START Extracted records

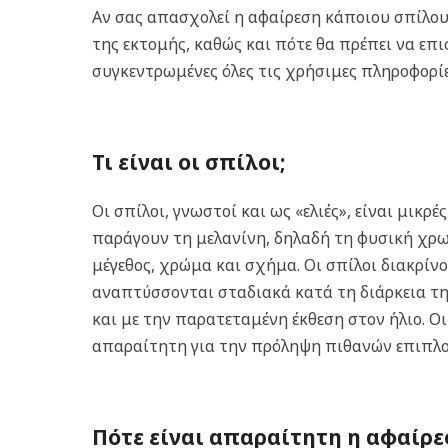
Αν σας απασχολεί η αφαίρεση κάποιου σπίλου 
της εκτομής, καθώς και πότε θα πρέπει να επι
συγκεντρωμένες όλες τις χρήσιμες πληροφορίε
Τι είναι οι σπίλοι;
Οι σπίλοι, γνωστοί και ως «ελιές», είναι μι
παράγουν τη μελανίνη, δηλαδή τη φυσική χρω
μέγεθος, χρώμα και σχήμα. Οι σπίλοι διακρίνο
αναπτύσσονται σταδιακά κατά τη διάρκεια της
και με την παρατεταμένη έκθεση στον ήλιο. Ο
απαραίτητη για την πρόληψη πιθανών επιπλ
Πότε είναι απαραίτητη η αφαίρε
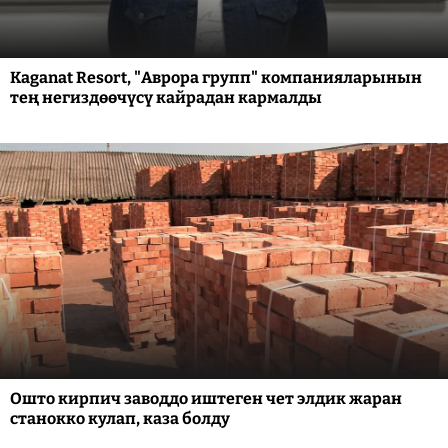
Kaganat Resort, "Аврора групп" компанияларынын
тең негиздөөчүсү кайрадан кармалды
Ошто кирпич заводдо иштеген чет элдик жаран
станокко кулап, каза болду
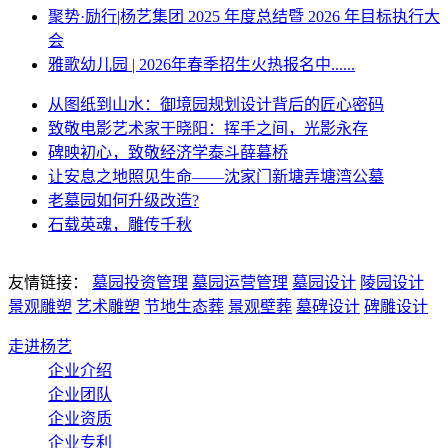
聚势·励行|杨艺集团 2025 年度总结暨 2026 年目标执行大
会
雅歌幼儿园 | 2026年春季招生火热报名中......
从图纸到山水：御境园规划设计背后的匠心密码
致敬电影艺术家于晓阳：挥手之间，光影永存
碑映初心，致敬经济学泰斗薛暮桥
让安息之地照见生命——沈家门新塘弄塘湾公墓
老墓园如何升级改造?
石载英魂，雕传千秋
友情链接：
墓园投资管理
墓园运营管理
墓园设计
陵园设计
景观雕塑
艺术雕塑
节地生态葬
景观壁葬
墓碑设计
碑雕设计
走进杨艺
企业介绍
企业团队
企业资质
企业专利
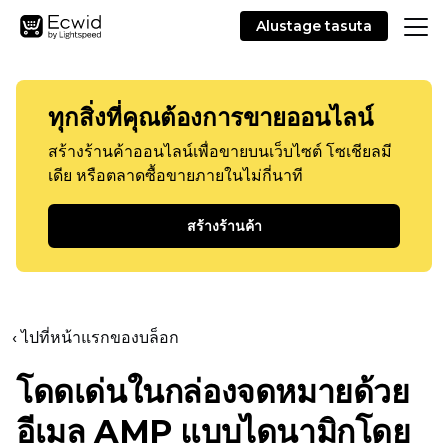
Alustage tasuta
ทุกสิ่งที่คุณต้องการขายออนไลน์
สร้างร้านค้าออนไลน์เพื่อขายบนเว็บไซต์ โซเชียลมี
เดีย หรือตลาดซื้อขายภายในไม่กี่นาที
สร้างร้านค้า
‹ ไปที่หน้าแรกของบล็อก
โดดเด่นในกล่องจดหมายด้วย
อีเมล AMP แบบไดนามิกโดย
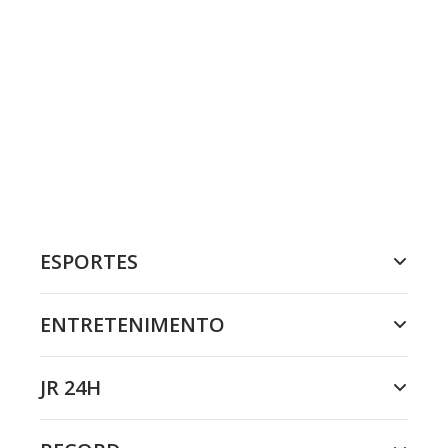
ESPORTES
ENTRETENIMENTO
JR 24H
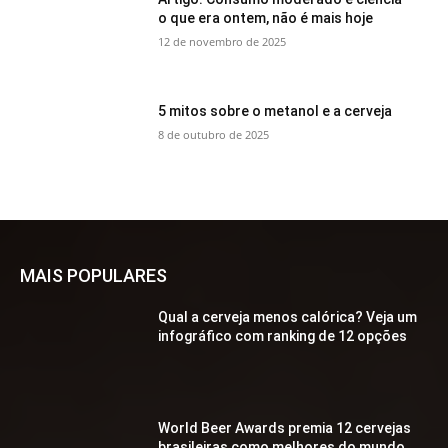
o que era ontem, não é mais hoje
12 de novembro de 2025
5 mitos sobre o metanol e a cerveja
8 de outubro de 2025
MAIS POPULARES
Qual a cerveja menos calórica? Veja um
infográfico com ranking de 12 opções
World Beer Awards premia 12 cervejas
brasileiras como melhores do mundo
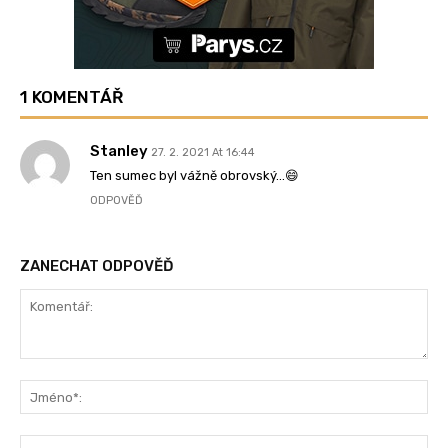
1 KOMENTÁŘ
Stanley
27. 2. 2021 At 16:44
Ten sumec byl vážně obrovský…😄
ODPOVĚĎ
ZANECHAT ODPOVĚĎ
Komentář:
Jm
Ema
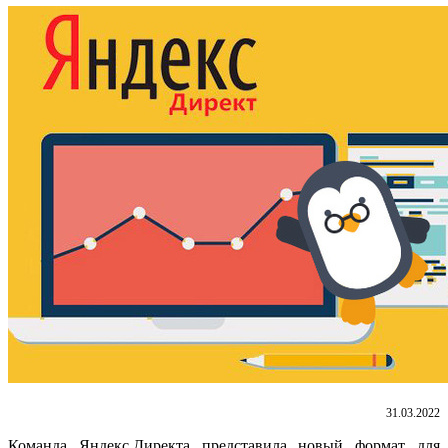
31.03.2022
Команда Яндекс.Директа представила новый формат для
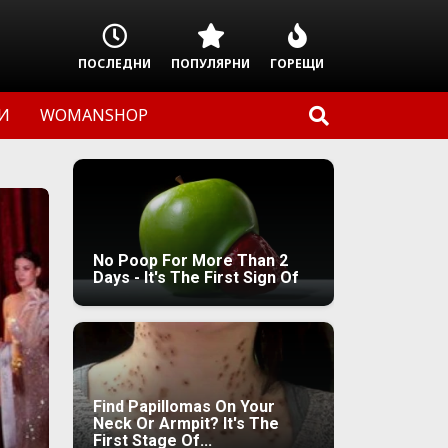
ПОСЛЕДНИ
ПОПУЛЯРНИ
ГОРЕЩИ
И
WOMANSHOP
No Poop For More Than 2
Days - It's The First Sign Of
Find Papillomas On Your
Neck Or Armpit? It's The
First Stage Of...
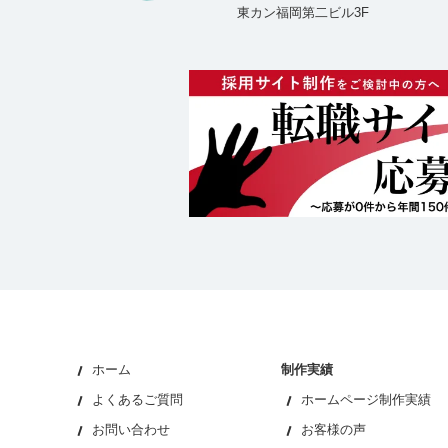
東カン福岡第二ビル3F
ホーム
制作実績
よくあるご質問
ホームページ制作実績
お問い合わせ
お客様の声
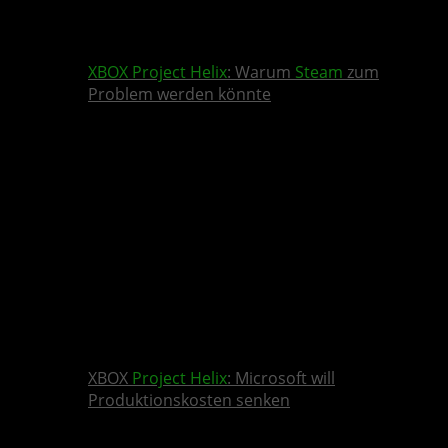
XBOX
Project Helix
: Warum
Steam
zum
Problem werden könnte
XBOX
Project Helix
: Microsoft will
Produktionskosten senken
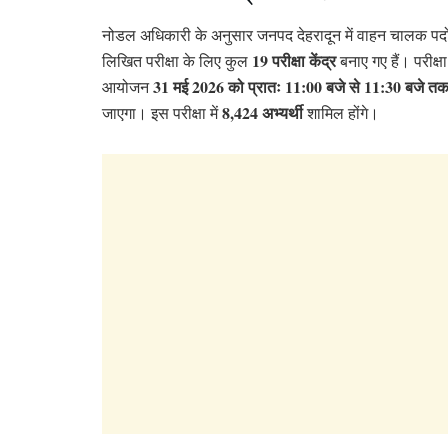
नोडल अधिकारी के अनुसार जनपद देहरादून में वाहन चालक पदो
19 परीक्षा केंद्र
लिखित परीक्षा के लिए कुल
बनाए गए हैं। परीक्ष
31 मई 2026 को प्रातः 11:00 बजे से 11:30 बजे त
आयोजन
8,424 अभ्यर्थी
जाएगा। इस परीक्षा में
शामिल होंगे।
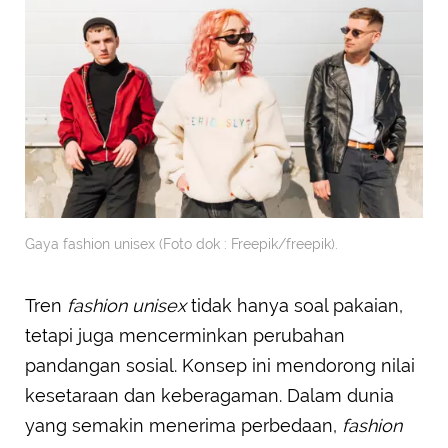
Gaya fashion unisex (Foto dok : Freepik/freepik).
Tren
fashion unisex
tidak hanya soal pakaian,
tetapi juga mencerminkan perubahan
pandangan sosial. Konsep ini mendorong nilai
kesetaraan dan keberagaman. Dalam dunia
yang semakin menerima perbedaan,
fashion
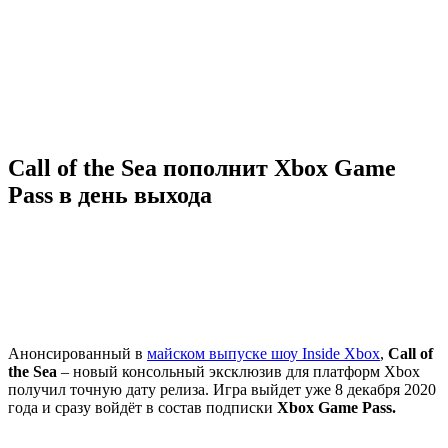
Call of the Sea пополнит Xbox Game
Pass в день выхода
Анонсированный в
майском выпуске шоу Inside Xbox
,
Call of
the Sea
– новый консольный эксклюзив для платформ Xbox
получил точную дату релиза. Игра выйдет уже 8 декабря 2020
года и сразу войдёт в состав подписки
Xbox Game Pass.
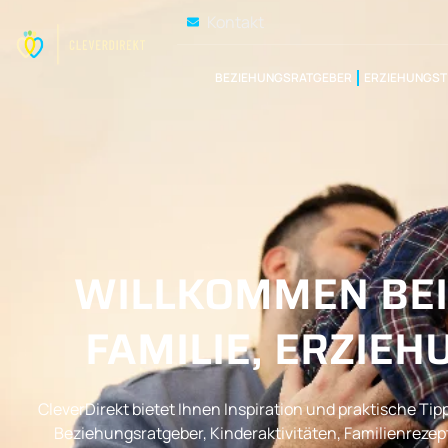
Kontakt
BEZIEHUNGSRATGEBER
ERZIEHUNGST
WILLKOMMEN BEI 
FAMILIE, ERZIE
CleverDirekt bietet Ihnen Inspiration und praktische 
Beziehungsratgeber, Kinderaktivitäten, Familienrez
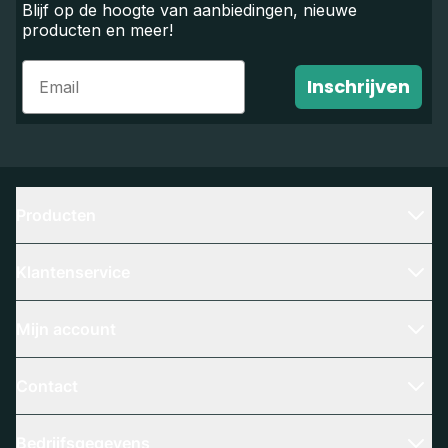
Blijf op de hoogte van aanbiedingen, nieuwe
producten en meer!
Email
Inschrijven
Producten
Klantenservice
Mijn account
Contact
Bedrijfsgegevens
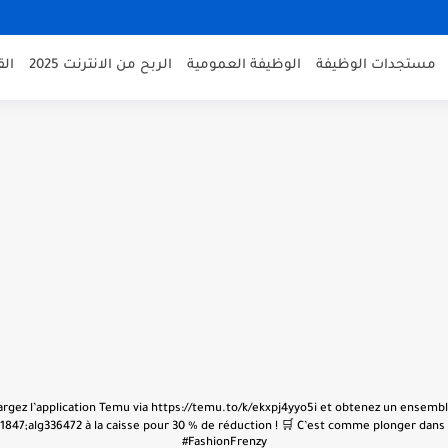
مستجدات الوظيفة
الوظيفة العمومية
الربح من الانترنت 2025
ال
échargez l’application Temu via https://temu.to/k/ekxpj4yyo5i et obtenez un ensembl
847;alg336472 à la caisse pour 30 % de réduction ! 🛒 C’est comme plonger dans u
#FashionFrenzy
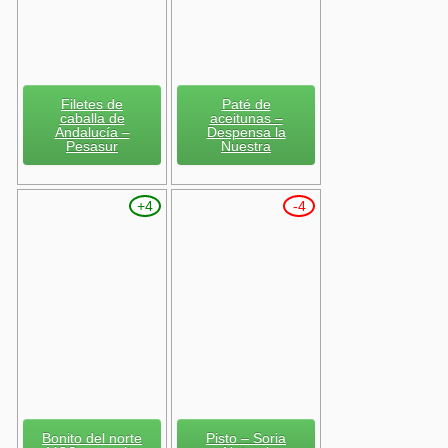
Filetes de
Paté de
caballa de
aceitunas –
Andalucía –
Despensa la
Pesasur
Nuestra
+4
-4
Bonito del norte
Pisto – Soria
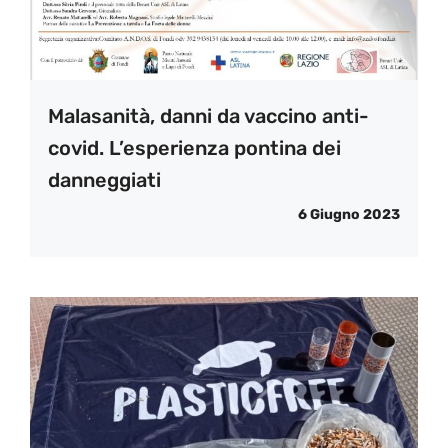
Malasanità, danni da vaccino anti-
covid. L’esperienza pontina dei
danneggiati
6 Giugno 2023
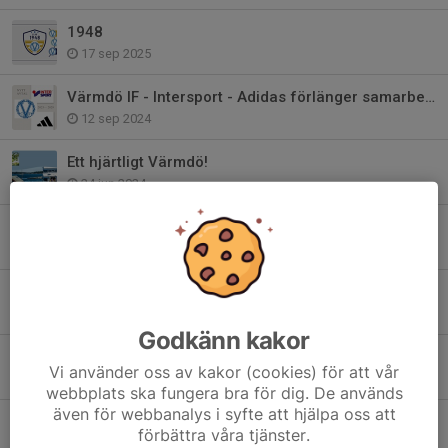
1948
17 sep 2025
Värmdö IF - Intersport - Adidas förlänger samarbetet!
12 sep 2024
Ett hjärtligt Värmdö!
24 jun 2024
Bli medlem i Club 1948 - Värmdö IF:s Vänner
22 maj 2024
Värdegrundsambassadör - Värmdös viktigaste
24 jan 2024
Godkänn kakor
2024 är året för våra värdegrundsord..
Vi använder oss av kakor (cookies) för att vår
27 dec 2023
webbplats ska fungera bra för dig. De används
även för webbanalys i syfte att hjälpa oss att
Värmdö IF har sorg
förbättra våra tjänster.
17 apr 2023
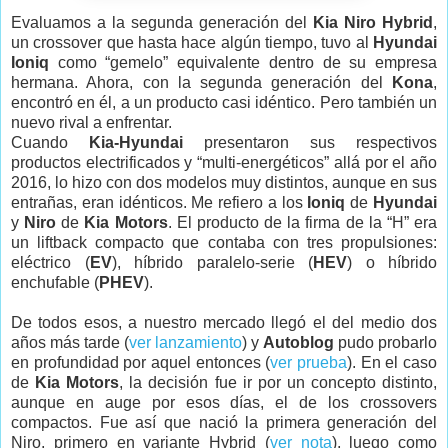
Evaluamos a la segunda generación del
Kia Niro Hybrid
,
un crossover que hasta hace algún tiempo, tuvo al
Hyundai
Ioniq
como “gemelo” equivalente dentro de su empresa
hermana. Ahora, con la segunda generación del
Kona
,
encontró en él, a un producto casi idéntico. Pero también un
nuevo rival a enfrentar.
Cuando
Kia-Hyundai
presentaron sus respectivos
productos electrificados y
“multi-energéticos” allá por el año
2016, lo hizo con dos modelos muy distintos, aunque en sus
entrañas, eran idénticos. Me refiero a los
Ioniq
de
Hyundai
y
Niro
de
Kia Motors
. El producto de la firma de la “H” era
un liftback compacto que contaba con tres propulsiones:
eléctrico (
EV
), híbrido paralelo-serie (
HEV
) o híbrido
enchufable (
PHEV
).
De todos esos, a nuestro mercado llegó el del medio dos
años más tarde (
ver lanzamiento
) y
Autoblog
pudo probarlo
en profundidad por aquel entonces (
ver prueba
). En el caso
de
Kia Motors
, la decisión fue ir por un concepto distinto,
aunque en auge por esos días, el de los crossovers
compactos. Fue así que nació la primera generación del
Niro, primero en variante Hybrid (
ver nota
), luego como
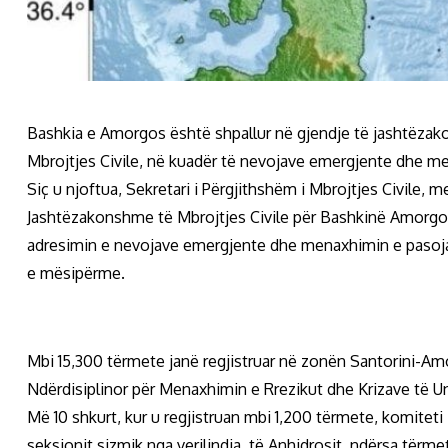
Bashkia e Amorgos është shpallur në gjendje të jashtëzak
Mbrojtjes Civile, në kuadër të nevojave emergjente dhe men
Siç u njoftua, Sekretari i Përgjithshëm i Mbrojtjes Civile, 
Jashtëzakonshme të Mbrojtjes Civile për Bashkinë Amorgos,
adresimin e nevojave emergjente dhe menaxhimin e pasoja
e mësipërme.
Mbi 15,300 tërmete janë regjistruar në zonën Santorini-Amo
Ndërdisiplinor për Menaxhimin e Rrezikut dhe Krizave të U
Më 10 shkurt, kur u regjistruan mbi 1,200 tërmete, komiteti
seksionit sizmik nga verilindja. të Anhidrosit, ndërsa tër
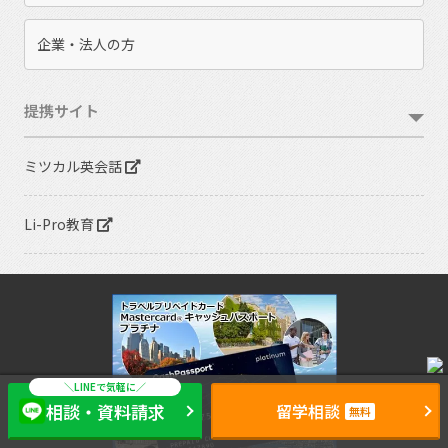
企業・法人の方
提携サイト
ミツカル英会話
Li-Pro教育
GIO CLUB
相談・資料請求
留学相談
無料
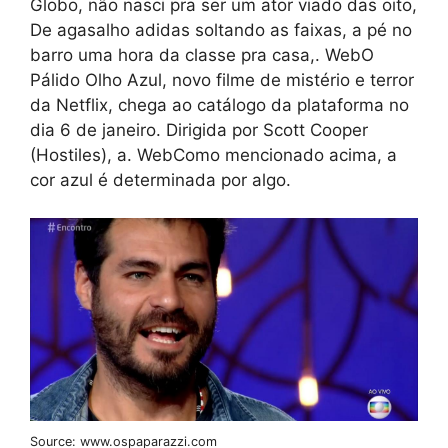
Globo, não nasci pra ser um ator viado das oito,
De agasalho adidas soltando as faixas, a pé no
barro uma hora da classe pra casa,. WebO
Pálido Olho Azul, novo filme de mistério e terror
da Netflix, chega ao catálogo da plataforma no
dia 6 de janeiro. Dirigida por Scott Cooper
(Hostiles), a. WebComo mencionado acima, a
cor azul é determinada por algo.
Source: www.ospaparazzi.com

END Extracted records

Reproduce word for word the lines of the listing from the one containing "Bashkia e Amorgos" through the one containing "Mbi 15,300 tërmete", including both of those lines.

• **Finished exercise**
Bashkia e Amorgos është shpallur në gjendje të jashtëzak
Mbrojtjes Civile, në kuadër të nevojave emergjente dhe men
Siç u njoftua, Sekretari i Përgjithshëm i Mbrojtjes Civile, 
Jashtëzakonshme të Mbrojtjes Civile për Bashkinë Amorgos,
adresimin e nevojave emergjente dhe menaxhimin e pasoja
e mësipërme.
Mbi 15,300 tërmete janë regjistruar në zonën Santorini-Amo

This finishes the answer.